In the material below, count the lines with the word "right" and state that number only.

- _Data extracts_

- - -

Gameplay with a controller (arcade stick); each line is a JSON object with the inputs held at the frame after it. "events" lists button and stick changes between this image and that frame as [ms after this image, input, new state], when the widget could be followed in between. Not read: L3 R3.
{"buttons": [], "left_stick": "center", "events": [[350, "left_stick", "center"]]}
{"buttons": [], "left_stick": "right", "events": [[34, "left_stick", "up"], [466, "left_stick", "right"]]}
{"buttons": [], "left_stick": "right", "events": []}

- - -

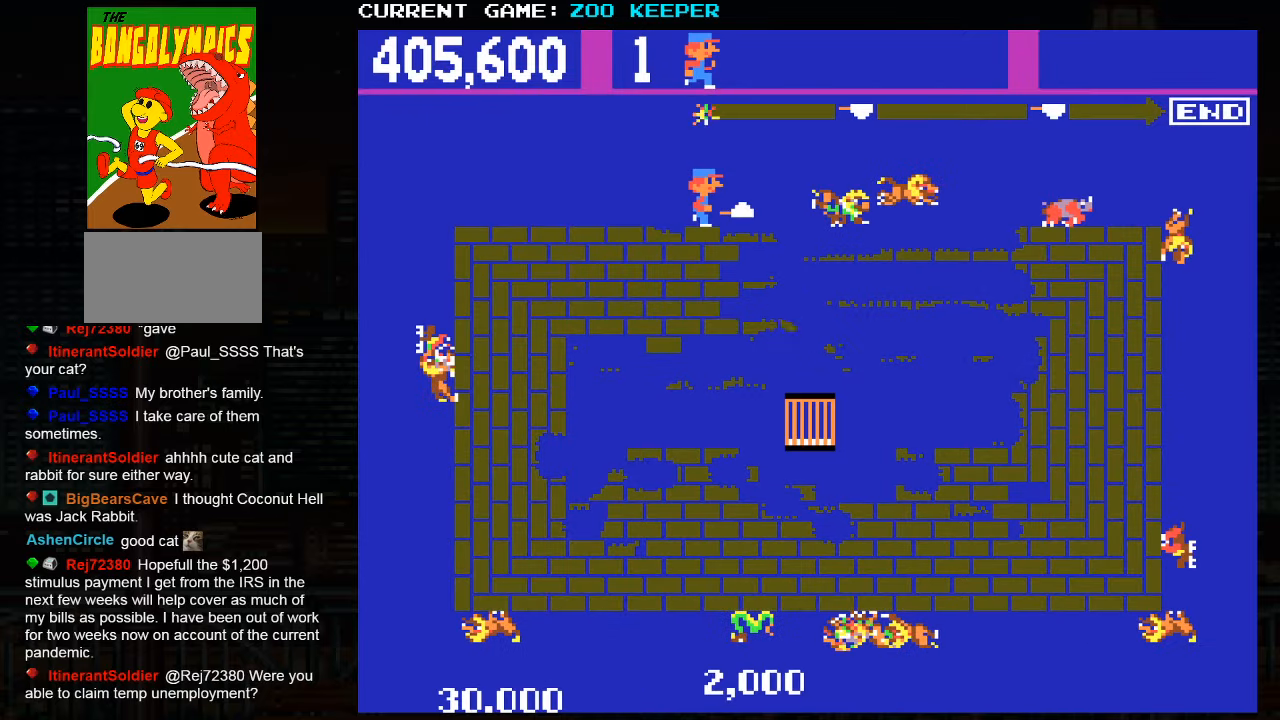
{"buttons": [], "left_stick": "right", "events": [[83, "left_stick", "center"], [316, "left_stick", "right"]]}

- - -

- _Response to the exercise_
3